REQUIREMENT
In every row, change "Look at this image" to "Examine this slice" and leave everything else unchanged.

>> Start INPUT

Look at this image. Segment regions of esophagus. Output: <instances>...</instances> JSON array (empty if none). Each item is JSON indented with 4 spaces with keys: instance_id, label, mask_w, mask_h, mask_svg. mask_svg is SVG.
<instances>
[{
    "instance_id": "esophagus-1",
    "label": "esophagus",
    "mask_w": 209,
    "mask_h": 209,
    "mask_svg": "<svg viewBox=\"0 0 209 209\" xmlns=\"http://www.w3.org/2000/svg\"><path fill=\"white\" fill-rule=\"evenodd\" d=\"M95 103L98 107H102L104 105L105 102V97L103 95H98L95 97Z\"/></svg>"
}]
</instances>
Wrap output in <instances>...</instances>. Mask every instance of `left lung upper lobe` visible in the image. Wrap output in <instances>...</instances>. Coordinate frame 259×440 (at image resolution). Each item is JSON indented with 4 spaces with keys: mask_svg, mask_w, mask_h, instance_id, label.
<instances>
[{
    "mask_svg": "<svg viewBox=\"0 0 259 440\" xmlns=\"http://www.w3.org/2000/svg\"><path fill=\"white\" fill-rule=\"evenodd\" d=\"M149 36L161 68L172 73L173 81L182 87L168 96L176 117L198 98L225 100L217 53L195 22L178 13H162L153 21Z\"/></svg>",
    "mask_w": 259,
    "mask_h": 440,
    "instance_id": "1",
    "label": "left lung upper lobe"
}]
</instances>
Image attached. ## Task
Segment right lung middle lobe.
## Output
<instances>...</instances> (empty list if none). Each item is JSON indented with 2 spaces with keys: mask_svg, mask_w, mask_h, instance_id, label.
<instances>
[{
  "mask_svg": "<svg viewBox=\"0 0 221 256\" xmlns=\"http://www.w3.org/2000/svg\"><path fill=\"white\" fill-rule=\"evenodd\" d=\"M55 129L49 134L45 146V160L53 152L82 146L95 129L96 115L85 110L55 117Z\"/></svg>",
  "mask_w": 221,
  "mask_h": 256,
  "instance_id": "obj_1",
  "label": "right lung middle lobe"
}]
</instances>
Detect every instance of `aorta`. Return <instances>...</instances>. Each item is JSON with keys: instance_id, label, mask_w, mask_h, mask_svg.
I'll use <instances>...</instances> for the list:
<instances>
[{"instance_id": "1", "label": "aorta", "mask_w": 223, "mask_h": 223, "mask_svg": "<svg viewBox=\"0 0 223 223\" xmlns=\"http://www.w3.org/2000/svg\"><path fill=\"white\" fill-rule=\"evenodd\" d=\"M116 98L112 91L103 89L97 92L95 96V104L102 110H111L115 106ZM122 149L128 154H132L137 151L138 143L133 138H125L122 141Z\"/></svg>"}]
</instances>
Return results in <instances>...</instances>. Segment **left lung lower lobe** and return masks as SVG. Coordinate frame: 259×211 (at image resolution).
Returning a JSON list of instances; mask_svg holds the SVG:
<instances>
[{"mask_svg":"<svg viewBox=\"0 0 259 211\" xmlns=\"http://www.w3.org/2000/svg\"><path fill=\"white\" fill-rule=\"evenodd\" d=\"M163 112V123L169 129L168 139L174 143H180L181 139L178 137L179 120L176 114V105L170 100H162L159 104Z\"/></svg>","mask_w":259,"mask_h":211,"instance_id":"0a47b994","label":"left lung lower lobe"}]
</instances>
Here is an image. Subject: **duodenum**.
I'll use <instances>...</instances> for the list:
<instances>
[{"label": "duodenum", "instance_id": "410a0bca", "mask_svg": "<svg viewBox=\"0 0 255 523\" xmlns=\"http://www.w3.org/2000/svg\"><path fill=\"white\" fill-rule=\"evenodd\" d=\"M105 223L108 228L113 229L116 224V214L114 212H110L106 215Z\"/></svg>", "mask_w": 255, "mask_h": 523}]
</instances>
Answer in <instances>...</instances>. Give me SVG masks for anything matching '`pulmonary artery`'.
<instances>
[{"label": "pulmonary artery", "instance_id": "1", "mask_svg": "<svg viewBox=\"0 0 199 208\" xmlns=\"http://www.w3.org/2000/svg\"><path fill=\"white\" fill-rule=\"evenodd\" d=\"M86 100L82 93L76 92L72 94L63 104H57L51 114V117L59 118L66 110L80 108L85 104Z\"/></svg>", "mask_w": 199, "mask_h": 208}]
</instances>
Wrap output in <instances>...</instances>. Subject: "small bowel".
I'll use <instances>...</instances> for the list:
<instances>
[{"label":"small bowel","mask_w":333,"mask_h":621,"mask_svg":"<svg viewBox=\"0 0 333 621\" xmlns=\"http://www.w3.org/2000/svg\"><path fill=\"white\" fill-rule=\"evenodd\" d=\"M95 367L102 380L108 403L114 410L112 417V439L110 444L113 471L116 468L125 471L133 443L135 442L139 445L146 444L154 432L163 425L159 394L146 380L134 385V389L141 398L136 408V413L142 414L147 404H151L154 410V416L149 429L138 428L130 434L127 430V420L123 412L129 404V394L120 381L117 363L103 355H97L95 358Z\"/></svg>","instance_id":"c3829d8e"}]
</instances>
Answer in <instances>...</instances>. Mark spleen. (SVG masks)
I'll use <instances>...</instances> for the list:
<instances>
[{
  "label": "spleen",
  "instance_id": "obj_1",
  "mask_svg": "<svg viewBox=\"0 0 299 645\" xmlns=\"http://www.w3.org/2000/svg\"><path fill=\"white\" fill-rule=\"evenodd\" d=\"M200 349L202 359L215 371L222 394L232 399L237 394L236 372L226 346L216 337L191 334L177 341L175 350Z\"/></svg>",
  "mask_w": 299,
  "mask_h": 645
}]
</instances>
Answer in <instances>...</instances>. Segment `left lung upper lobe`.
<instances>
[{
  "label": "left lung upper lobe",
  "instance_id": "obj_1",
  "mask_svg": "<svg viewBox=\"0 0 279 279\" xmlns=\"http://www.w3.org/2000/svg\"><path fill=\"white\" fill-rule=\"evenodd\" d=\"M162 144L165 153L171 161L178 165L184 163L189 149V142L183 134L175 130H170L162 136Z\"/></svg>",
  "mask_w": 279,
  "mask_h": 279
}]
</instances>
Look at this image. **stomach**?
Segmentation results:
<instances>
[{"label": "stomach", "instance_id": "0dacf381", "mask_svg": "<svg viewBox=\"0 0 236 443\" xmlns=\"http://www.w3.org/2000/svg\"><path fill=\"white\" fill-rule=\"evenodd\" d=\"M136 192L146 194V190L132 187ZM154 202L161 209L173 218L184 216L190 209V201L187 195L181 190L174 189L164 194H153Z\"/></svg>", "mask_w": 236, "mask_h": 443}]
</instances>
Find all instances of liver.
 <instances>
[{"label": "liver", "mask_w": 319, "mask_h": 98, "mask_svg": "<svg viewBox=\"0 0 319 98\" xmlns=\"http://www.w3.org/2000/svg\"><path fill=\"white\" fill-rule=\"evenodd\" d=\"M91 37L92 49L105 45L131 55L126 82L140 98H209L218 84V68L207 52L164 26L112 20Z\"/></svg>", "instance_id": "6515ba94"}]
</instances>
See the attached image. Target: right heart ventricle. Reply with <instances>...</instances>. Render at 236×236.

>> End INPUT

SOLUTION TO THIS PROBLEM
Examine this slice. Segment regions of esophagus. Output: <instances>...</instances> JSON array (empty if none). Each item is JSON indented with 4 spaces with keys: instance_id, label, mask_w, mask_h, mask_svg. mask_svg is SVG.
<instances>
[{
    "instance_id": "esophagus-1",
    "label": "esophagus",
    "mask_w": 209,
    "mask_h": 209,
    "mask_svg": "<svg viewBox=\"0 0 209 209\" xmlns=\"http://www.w3.org/2000/svg\"><path fill=\"white\" fill-rule=\"evenodd\" d=\"M95 103L98 107H102L104 105L105 102V97L103 95H98L95 97Z\"/></svg>"
}]
</instances>
Wrap output in <instances>...</instances>. Mask every instance of `left lung upper lobe` visible in the image. Wrap output in <instances>...</instances>. Coordinate frame 259×440 (at image resolution). Each item is JSON indented with 4 spaces with keys: mask_svg, mask_w, mask_h, instance_id, label.
<instances>
[{
    "mask_svg": "<svg viewBox=\"0 0 259 440\" xmlns=\"http://www.w3.org/2000/svg\"><path fill=\"white\" fill-rule=\"evenodd\" d=\"M149 36L161 68L172 73L173 81L182 87L168 96L176 117L198 98L225 100L217 53L195 22L178 13H162L153 21Z\"/></svg>",
    "mask_w": 259,
    "mask_h": 440,
    "instance_id": "1",
    "label": "left lung upper lobe"
}]
</instances>
Image attached. ## Task
Segment right lung middle lobe.
## Output
<instances>...</instances> (empty list if none). Each item is JSON indented with 2 spaces with keys: mask_svg, mask_w, mask_h, instance_id, label.
<instances>
[{
  "mask_svg": "<svg viewBox=\"0 0 221 256\" xmlns=\"http://www.w3.org/2000/svg\"><path fill=\"white\" fill-rule=\"evenodd\" d=\"M55 129L49 134L45 146V160L53 152L82 146L95 129L96 115L85 110L55 117Z\"/></svg>",
  "mask_w": 221,
  "mask_h": 256,
  "instance_id": "obj_1",
  "label": "right lung middle lobe"
}]
</instances>
Detect every instance of `aorta`. Return <instances>...</instances>. Each item is JSON with keys: instance_id, label, mask_w, mask_h, mask_svg.
I'll use <instances>...</instances> for the list:
<instances>
[{"instance_id": "1", "label": "aorta", "mask_w": 223, "mask_h": 223, "mask_svg": "<svg viewBox=\"0 0 223 223\" xmlns=\"http://www.w3.org/2000/svg\"><path fill=\"white\" fill-rule=\"evenodd\" d=\"M116 98L112 91L103 89L97 92L95 96V104L102 110H111L115 106ZM122 149L128 154H132L137 151L138 143L133 138H125L122 141Z\"/></svg>"}]
</instances>
Return results in <instances>...</instances>. Segment **left lung lower lobe** and return masks as SVG. Coordinate frame: 259×211 (at image resolution).
Returning a JSON list of instances; mask_svg holds the SVG:
<instances>
[{"mask_svg":"<svg viewBox=\"0 0 259 211\" xmlns=\"http://www.w3.org/2000/svg\"><path fill=\"white\" fill-rule=\"evenodd\" d=\"M163 112V123L169 129L168 139L174 143H180L181 139L178 137L179 120L176 114V105L170 100H162L159 104Z\"/></svg>","mask_w":259,"mask_h":211,"instance_id":"0a47b994","label":"left lung lower lobe"}]
</instances>
Here is an image. Subject: **duodenum**.
I'll use <instances>...</instances> for the list:
<instances>
[{"label": "duodenum", "instance_id": "410a0bca", "mask_svg": "<svg viewBox=\"0 0 255 523\" xmlns=\"http://www.w3.org/2000/svg\"><path fill=\"white\" fill-rule=\"evenodd\" d=\"M105 223L108 228L113 229L116 224V214L114 212H110L106 215Z\"/></svg>", "mask_w": 255, "mask_h": 523}]
</instances>
Answer in <instances>...</instances>. Give me SVG masks for anything matching '`pulmonary artery`'.
<instances>
[{"label": "pulmonary artery", "instance_id": "1", "mask_svg": "<svg viewBox=\"0 0 199 208\" xmlns=\"http://www.w3.org/2000/svg\"><path fill=\"white\" fill-rule=\"evenodd\" d=\"M86 100L82 93L76 92L72 94L63 104H57L51 114V117L59 118L66 110L80 108L85 104Z\"/></svg>", "mask_w": 199, "mask_h": 208}]
</instances>
Wrap output in <instances>...</instances>. Subject: "small bowel".
I'll use <instances>...</instances> for the list:
<instances>
[{"label":"small bowel","mask_w":333,"mask_h":621,"mask_svg":"<svg viewBox=\"0 0 333 621\" xmlns=\"http://www.w3.org/2000/svg\"><path fill=\"white\" fill-rule=\"evenodd\" d=\"M95 367L102 380L108 403L114 410L112 417V439L110 444L113 471L116 468L125 471L133 443L135 442L139 445L146 444L154 432L163 425L159 394L146 380L134 385V389L141 398L136 408V413L142 414L147 404H151L154 410V416L149 429L138 428L130 434L127 430V420L123 412L129 404V394L120 381L117 363L103 355H97L95 358Z\"/></svg>","instance_id":"c3829d8e"}]
</instances>
Answer in <instances>...</instances>. Mark spleen. (SVG masks)
I'll use <instances>...</instances> for the list:
<instances>
[{
  "label": "spleen",
  "instance_id": "obj_1",
  "mask_svg": "<svg viewBox=\"0 0 299 645\" xmlns=\"http://www.w3.org/2000/svg\"><path fill=\"white\" fill-rule=\"evenodd\" d=\"M200 349L202 359L215 371L222 394L232 399L237 394L236 372L226 346L216 337L191 334L177 341L175 350Z\"/></svg>",
  "mask_w": 299,
  "mask_h": 645
}]
</instances>
Answer in <instances>...</instances>. Segment `left lung upper lobe`.
<instances>
[{
  "label": "left lung upper lobe",
  "instance_id": "obj_1",
  "mask_svg": "<svg viewBox=\"0 0 279 279\" xmlns=\"http://www.w3.org/2000/svg\"><path fill=\"white\" fill-rule=\"evenodd\" d=\"M162 144L165 153L171 161L178 165L184 163L189 149V142L183 134L175 130H170L162 136Z\"/></svg>",
  "mask_w": 279,
  "mask_h": 279
}]
</instances>
Examine this slice. **stomach**?
Segmentation results:
<instances>
[{"label": "stomach", "instance_id": "0dacf381", "mask_svg": "<svg viewBox=\"0 0 236 443\" xmlns=\"http://www.w3.org/2000/svg\"><path fill=\"white\" fill-rule=\"evenodd\" d=\"M136 192L146 194V190L132 187ZM154 202L161 209L173 218L184 216L190 209V201L187 195L181 190L174 189L164 194H153Z\"/></svg>", "mask_w": 236, "mask_h": 443}]
</instances>
Find all instances of liver.
 <instances>
[{"label": "liver", "mask_w": 319, "mask_h": 98, "mask_svg": "<svg viewBox=\"0 0 319 98\" xmlns=\"http://www.w3.org/2000/svg\"><path fill=\"white\" fill-rule=\"evenodd\" d=\"M91 37L92 49L105 45L131 55L126 82L140 98H209L218 84V68L207 52L164 26L112 20Z\"/></svg>", "instance_id": "6515ba94"}]
</instances>
See the attached image. Target: right heart ventricle. Reply with <instances>...</instances>. Render at 236×236.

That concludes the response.